2023年11月8日、ソフトバンク株式会社の2024年3月期 第2四半期決算説明会が開催され、代表取締役 社長執行役員 兼 CEOの宮川潤一が連結業績と次世代社会インフラの構築に向けた生成AI基盤の取り組みなどを説明しました。

通期業績予想に対し計画通りに進捗。純利益は前年同期比29%増

2024年3月期 第2四半期累計の売上高は、前年同期比4%増の2兆9,338億円で4事業が増収。営業利益は前年同期比6%増の5,144億円となり、「通期での全セグメント実質増益に向けて順調に進捗」と報告しました。

売上高 セグメント別

営業利益 セグメント別

また、純利益は前年同期比で29%増の3,021億円となりました。2023年度の通期業績予想に対し上期の進捗率は、売上高49%、営業利益66%、純利益72%と順調に推移していると述べました。

2023年度 第2四半期 連結業績

各セグメント順調に推移。経済圏の強化やグループ内再編により成長を目指す

コンシューマ事業は、売上高が前年同期比0.4%減収であるものの、モバイルサービス売上高の減少幅は縮小傾向にあり、2024年3月期通期の増益目標に対して上期の進捗率は66%であると述べました。

コンシューマ事業 通期営業利益予想 進捗

スマートフォンおよび主要回線の純増数は昨年度に引き続き好調、スマートフォンの累計契約数は前年同期末比6%増と説明。2023年11月6日には契約数が3,000万件を突破し、2020年8月に発表した目標を達成。また、2023年10月から「ソフトバンク」「ワイモバイル」の両ブランドで新しい料金プランの提供を開始したことに触れ、「経済圏の取り組みのひとつである新料金プランはグループ会社の成長のみならず、ソフトバンクの顧客基盤の拡大にもつながっている」と説明しました。

料金プラン改定(2023年10月〜)

エンタープライズ事業は、売上高が前年同期比で5%増収、営業利益は15%増益。ソリューションなどの売上高が15%増収で引き続き順調。同売上のうち7割超を占める継続収入は前年同期比18%増と好調に推移。中期経営計画で掲げたエンタープライズ事業の成長戦略「社会課題の解決に繋がる新事業の創出」が進展していると述べ、ヘルスケア/Autonomous Building領域の取り組みを紹介。「将来的には、Made in Japan の先進的な技術を海外に展開していきたい」と期待を述べました。

エンタープライズ事業 ソリューション等 売上高

メディア・EC事業は、売上高が前年同期比2%増、営業利益はコスト最適化および一過性の利益を計上したこともあり前年同期比28%増であったと説明しました。グループ内再編により、2023年10月1日付で発足したLINEヤフー株式会社は事業効率化とメディア・検索・コマースの再成長を目指す方向性を示しました。

今後の取り組み

ファイナンス事業は、PayPay株式会社の子会社化による影響などで、売上高が前年同期比190%増収。営業利益は減益となりましたが、2023年3月期の期初からPayPay株式会社を子会社化していたと仮定した場合、2023年3月期 上期の営業損失92億円から大幅に改善。PayPay株式会社の連結売上高は995億円、連結EBITDAは41億円となり、初の2四半期連続で連結EBITDAの黒字化を達成しました。

PayPay 連結売上高

決済代行サービスを展開するSBペイメントサービス株式会社は、上期の決済取扱高(GMV)は3.8兆円と前年同期比21%増で、特にグループ外の決済を含む非通信の領域がけん引し、同領域は前年同期比で29%増加と着実に成長を続け、営業利益は前年同期比で14%増となりました。

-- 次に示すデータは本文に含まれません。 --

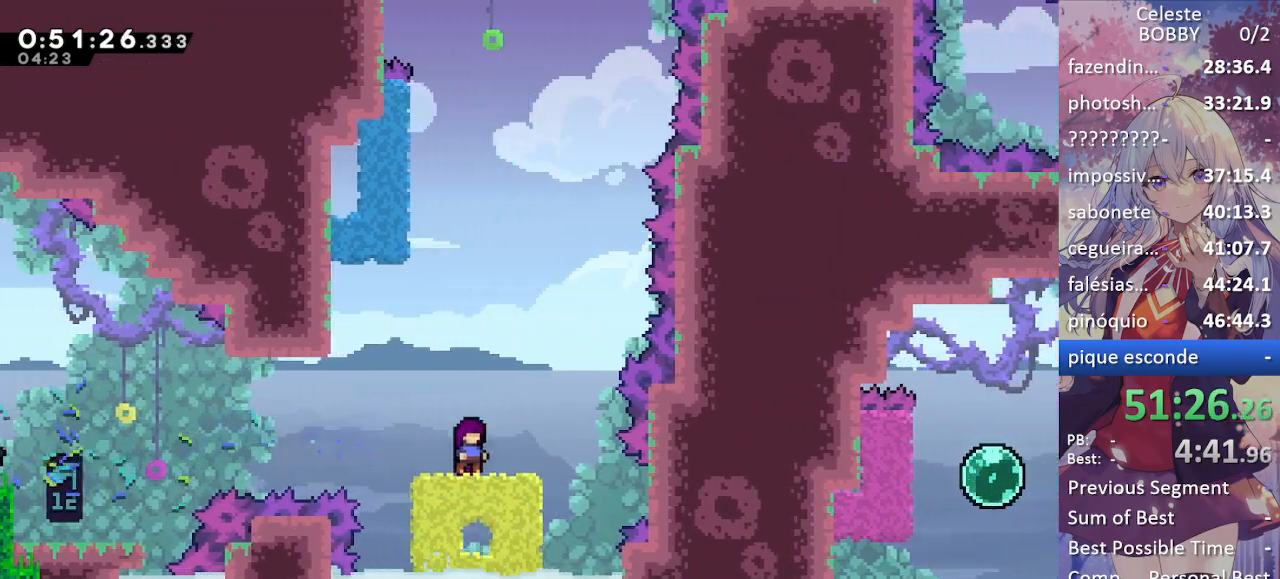
{"keys": ["grab", "jump", "left", "up"], "events": [[34, "jump", "down"], [234, "grab", "down"], [234, "left", "down"], [500, "up", "down"]]}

SB Payment Service 決済取扱高(GMV)

加速する非地上系ネットワーク(NTN)の取り組み

衛星やHAPSを既存のモバイルネットワークと統合して圏外エリアのない世界を実現するために、2023年9月にOneWebと販売パートナー契約を締結。また、同年9月から国内の企業や自治体向けに「Starlink Business」の提供を開始しました。

当社がNTNを活用し目指す方向性

HAPS事業において、総務省所管のNICT(国立研究開発法人情報通信研究機構)から2つの委託研究を受託し、商用化に向けた研究開発の状況を共有。さらに、ルワンダで行っている実証実験ではHAPSが安定して動作することが確認できたと報告し、「デジタル格差、教育格差解消の重要な一歩を踏み出せた」とコメントしました。

HAPS通信関連で特許が多数承認されている事実に触れ、Beyond 5Gに向けて引き続き研究開発を加速していく旨を述べました。

次世代社会インフラの構築に向け、量子コンピューターなどの早期実用化へ

次世代社会インフラの構築に向けて、大規模なAI基盤や量子コンピューターが稼働するデータセンター「Core Brain」を北海道に構築予定で、2026年度に第1次工事を完了し開業を目指していると説明。

Core Brainの進捗

国産生成AIの自社開発のための計算基盤が稼働を開始し、2024年内に3,500億パラメーターの日本語国産LLM(大規模言語モデル)の構築を目指すと述べました。また、経済産業省より「量子・スパコンの統合利用技術の開発」の委託事業者として採択されたことに触れました。理化学研究所と協力してスーパーコンピューターと量子コンピューターを連携させるプラットフォームの研究開発を推進し、量子コンピューターの早期実用化を目指します。

量子・スパコン 連携プラットフォームの開発

2023年11月に、成長投資資金の確保のため、総額1,200億円(固定配当年率2.5%)の第1回社債型種類株式を発行。調達した資金の主な使途は、次世代社会インフラに関連した成長投資などを想定していると説明しました。